Marlow didn’t blame them. He was the one stupid enough to be out after the moon rose, and he wasn’t even getting paid for it.
The sound of voices raised in soaring chant drifted from behind the heavy shutters on the church. It nearly drowned out the hot snort of a predator’s breath as it bore down on him.
Marlow tightened his grip on the gun. It was empty, but he curled his finger around the trigger anyhow. The Night Shift went down swinging.
He reached the edge of the church’s lot and spun around, empty gun half-raised out of habit. The earless wolf crouched, muscles like steel cables in its legs, and sprang.
Marlow braced himself. That would do about as much good as the empty gun. The wolf hit him, and then both flew backward until they crashed into the fire hydrant. It snapped off, and water sprayed up. Marlow got his arm up, braced against the wolf’s throat, as teeth snapped together an inch from his nose. Slobber dripped, warm and sour with the stink of meat, on his face as the wolf bore down on him.
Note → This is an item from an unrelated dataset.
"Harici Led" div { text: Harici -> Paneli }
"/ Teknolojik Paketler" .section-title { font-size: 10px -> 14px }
Then it was gone. Marlow blinked at the sky and then looked over. Cade, fur still singed and crisped, and the black wolf tore chunks out of each other as they fought in the road.
Marlow let his head drop back against the pavement and then levered himself up onto his elbow. This wasn’t even close to the worst night he’d ever had. He didn’t get to give up tonight.
He clenched his teeth and limped up the steps to the doors. The song inside crested and then broke off abruptly as Marlow hammered his fist against the wood.
“Night Shift,” he rasped through the crack. “I’m on foot and fucked.”
There was a pause. It dragged on long enough that Marlow wondered if Father Bellamy had finally listened to one of the lectures. Then he heard the bolts on the far side slide back.
He risked a glance back.
Cade punched a clawed hand into the black wolf’s stomach and ripped up toward the barrel chest. Bright chunks of intestine bulged through the tear, vivid pink as the Ganesh graffiti, and the wolf finally backed off with an attempt at a defiant snarl. The black werewolf retreated slowly, head down and mouth open as it panted, but once it was gone, Cade looked around at Marlow.
“Thanks,” Marlow said. He’d be the only one who remembered the sentiment, but he still felt better to have it said.
The sound of his voice made Cade cock his head curiously. For a moment, Marlow entertained the ridiculous idea that somehow Cade recognized him for a single breath. Then Cade snarled and threw himself at the steps, just as the parishioners pulled the door open for? Marlow.
He was dragged inside by impatient hands, and the door slammed shut behind him. Cade hit the century-old wood with his full weight, but it held.
“Thank God,” Father Bellamy, a tall, gray-haired man with a round, soft-cheeked face, said as he crossed himself piously. “I wasn’t sure we’d get to you in time.”
“Neither was I,” Marlow said. He sagged down onto a pew and leaned forward, elbows braced on his knees and fingers buried in his hair. The adrenaline had started to fade, the aftertaste of it acidic in the back of his throat, and all the aches and pains he’d collected made themselves felt. His mind wasn’t still anymore either, as the full significance of the last few hours finally sank in. He rubbed his thumb over his forehead and wondered aloud, “What the fuck happened?”